> [JOB] From the line that includes "ногу. Мальчик пробудился" down to the final line of the data below, copy every line exactly and leave the rest out.

> [EXTRACTED MATERIAL]
=== Section Start ===
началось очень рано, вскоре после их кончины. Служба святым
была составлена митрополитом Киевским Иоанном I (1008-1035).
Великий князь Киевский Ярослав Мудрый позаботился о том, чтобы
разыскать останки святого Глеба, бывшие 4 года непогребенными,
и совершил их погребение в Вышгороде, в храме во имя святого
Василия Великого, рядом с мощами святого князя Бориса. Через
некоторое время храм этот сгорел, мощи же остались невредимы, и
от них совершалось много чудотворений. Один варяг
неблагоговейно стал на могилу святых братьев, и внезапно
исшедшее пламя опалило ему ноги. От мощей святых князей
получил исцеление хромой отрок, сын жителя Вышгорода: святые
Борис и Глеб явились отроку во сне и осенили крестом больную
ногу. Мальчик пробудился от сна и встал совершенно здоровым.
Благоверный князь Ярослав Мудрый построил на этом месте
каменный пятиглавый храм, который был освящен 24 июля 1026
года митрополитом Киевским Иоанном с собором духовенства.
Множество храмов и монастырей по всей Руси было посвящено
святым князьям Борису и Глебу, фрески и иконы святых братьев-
=== Section End ===
> [YOUR SOLUTION]
ногу. Мальчик пробудился от сна и встал совершенно здоровым.
Благоверный князь Ярослав Мудрый построил на этом месте
каменный пятиглавый храм, который был освящен 24 июля 1026
года митрополитом Киевским Иоанном с собором духовенства.
Множество храмов и монастырей по всей Руси было посвящено
святым князьям Борису и Глебу, фрески и иконы святых братьев-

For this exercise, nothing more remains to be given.